Problem to work on: For the entries below, work out how many lines contain the string "Оборудование" and write only the number.

Transcribed page contents
--- START ---

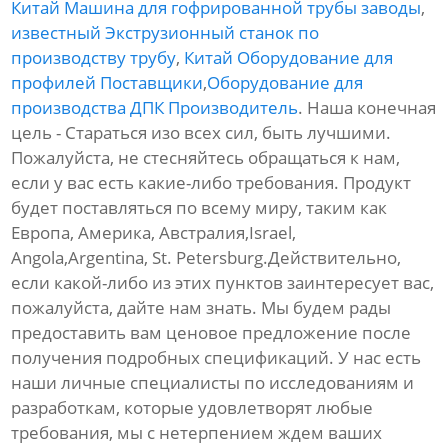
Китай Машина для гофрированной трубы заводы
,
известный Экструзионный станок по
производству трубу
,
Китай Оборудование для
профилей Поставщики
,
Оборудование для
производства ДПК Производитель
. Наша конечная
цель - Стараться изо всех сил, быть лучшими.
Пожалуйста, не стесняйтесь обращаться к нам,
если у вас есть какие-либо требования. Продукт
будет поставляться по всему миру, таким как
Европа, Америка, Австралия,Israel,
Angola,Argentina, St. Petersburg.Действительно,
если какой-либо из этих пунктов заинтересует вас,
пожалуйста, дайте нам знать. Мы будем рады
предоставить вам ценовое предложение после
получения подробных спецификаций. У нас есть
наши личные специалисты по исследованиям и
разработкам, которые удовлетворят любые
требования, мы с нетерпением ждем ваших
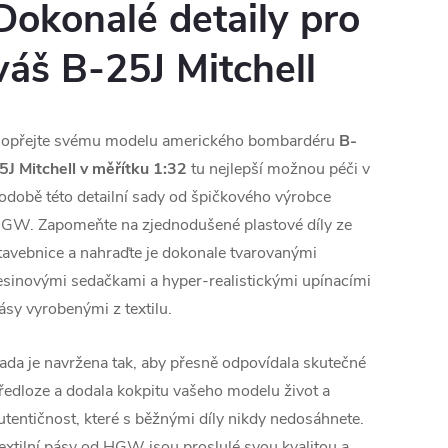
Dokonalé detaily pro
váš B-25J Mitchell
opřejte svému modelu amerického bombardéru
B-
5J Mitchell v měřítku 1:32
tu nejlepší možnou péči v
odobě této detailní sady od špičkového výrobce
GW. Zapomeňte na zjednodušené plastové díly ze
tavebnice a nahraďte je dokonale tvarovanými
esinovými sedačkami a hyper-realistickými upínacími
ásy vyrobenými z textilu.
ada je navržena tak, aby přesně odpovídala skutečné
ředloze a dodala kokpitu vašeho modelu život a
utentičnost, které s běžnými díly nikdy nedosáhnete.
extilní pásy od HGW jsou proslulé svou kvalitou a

--- END ---

Task answer: 2